#### [Exercise]
Pick out each line in the rows below that has the word "Recorded" in it, and copy those lines.

#### [Provided entries]
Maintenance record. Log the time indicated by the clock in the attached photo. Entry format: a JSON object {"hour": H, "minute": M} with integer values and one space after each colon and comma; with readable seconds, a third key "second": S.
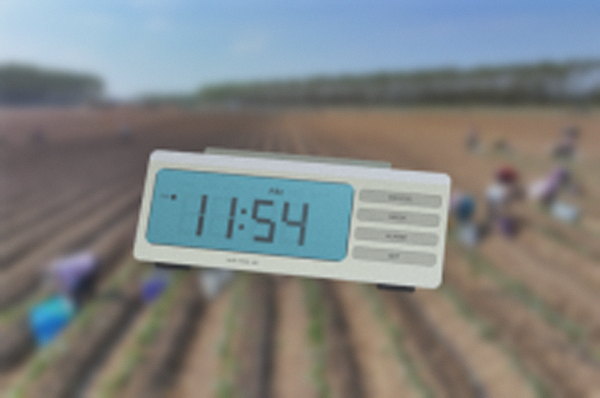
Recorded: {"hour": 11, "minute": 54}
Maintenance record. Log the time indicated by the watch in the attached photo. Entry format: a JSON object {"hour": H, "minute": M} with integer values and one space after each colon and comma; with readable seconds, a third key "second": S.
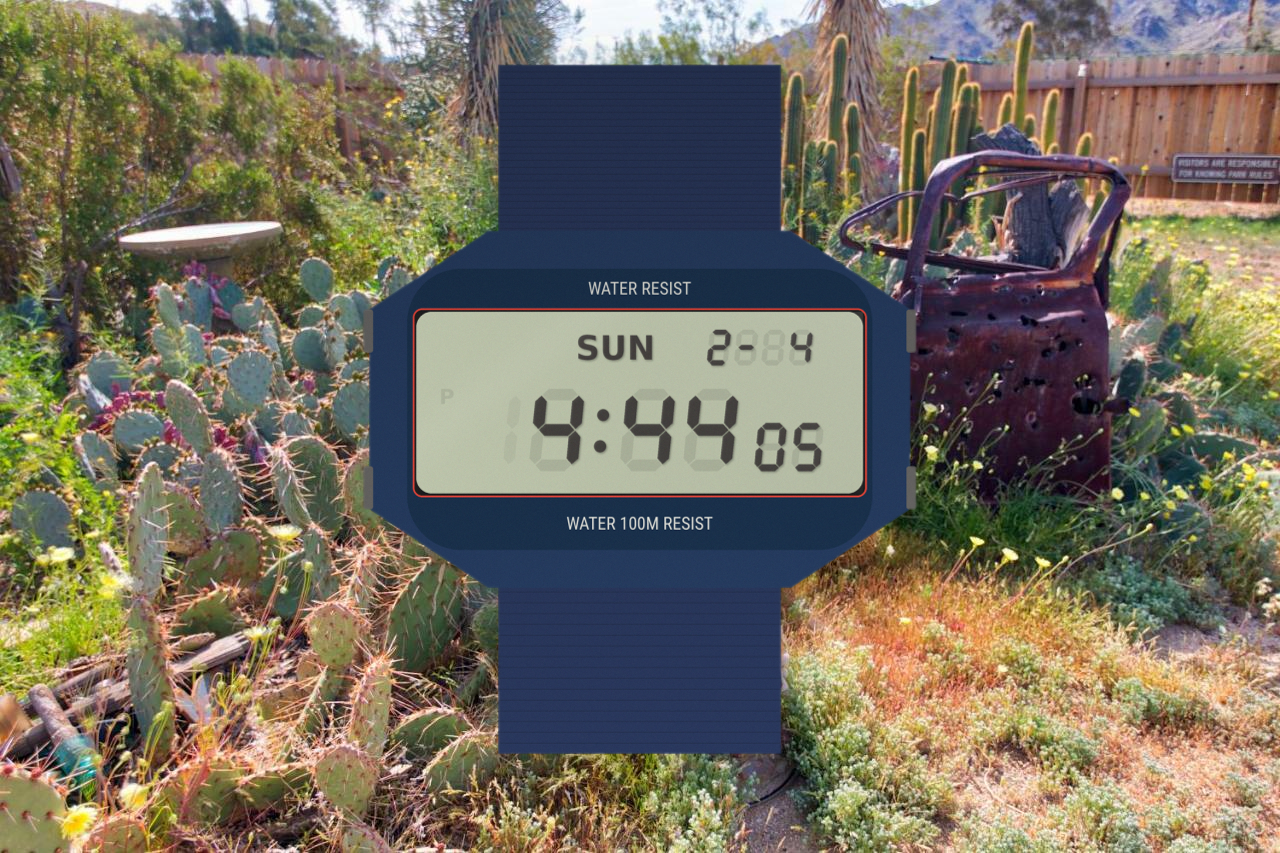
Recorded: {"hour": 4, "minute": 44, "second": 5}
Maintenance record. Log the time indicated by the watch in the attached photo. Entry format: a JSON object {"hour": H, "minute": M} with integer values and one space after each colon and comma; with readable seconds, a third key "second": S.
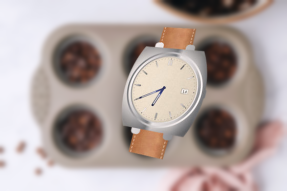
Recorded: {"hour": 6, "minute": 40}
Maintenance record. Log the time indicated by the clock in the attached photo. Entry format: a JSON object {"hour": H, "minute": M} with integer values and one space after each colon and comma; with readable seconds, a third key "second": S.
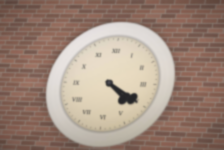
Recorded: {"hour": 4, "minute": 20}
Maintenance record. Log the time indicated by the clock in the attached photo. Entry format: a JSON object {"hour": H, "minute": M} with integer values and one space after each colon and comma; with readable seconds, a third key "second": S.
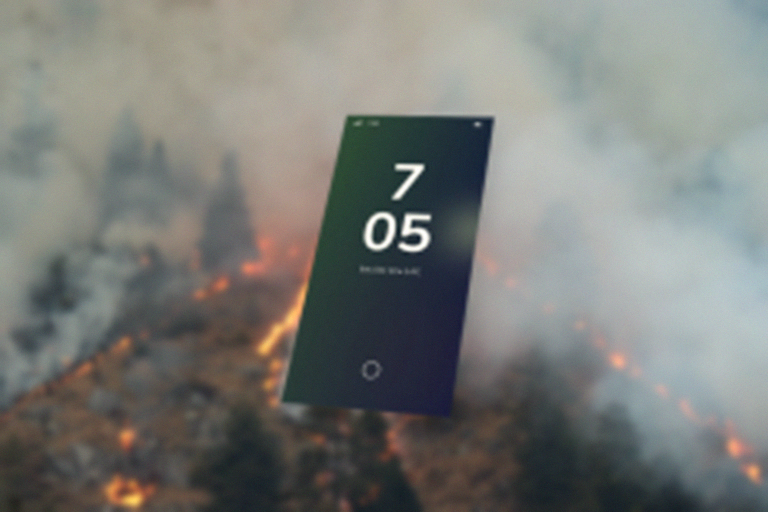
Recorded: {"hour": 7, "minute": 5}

#### [The solution]
Recorded: {"hour": 11, "minute": 54}
Recorded: {"hour": 4, "minute": 44, "second": 5}
Recorded: {"hour": 6, "minute": 40}
Recorded: {"hour": 4, "minute": 20}
Recorded: {"hour": 7, "minute": 5}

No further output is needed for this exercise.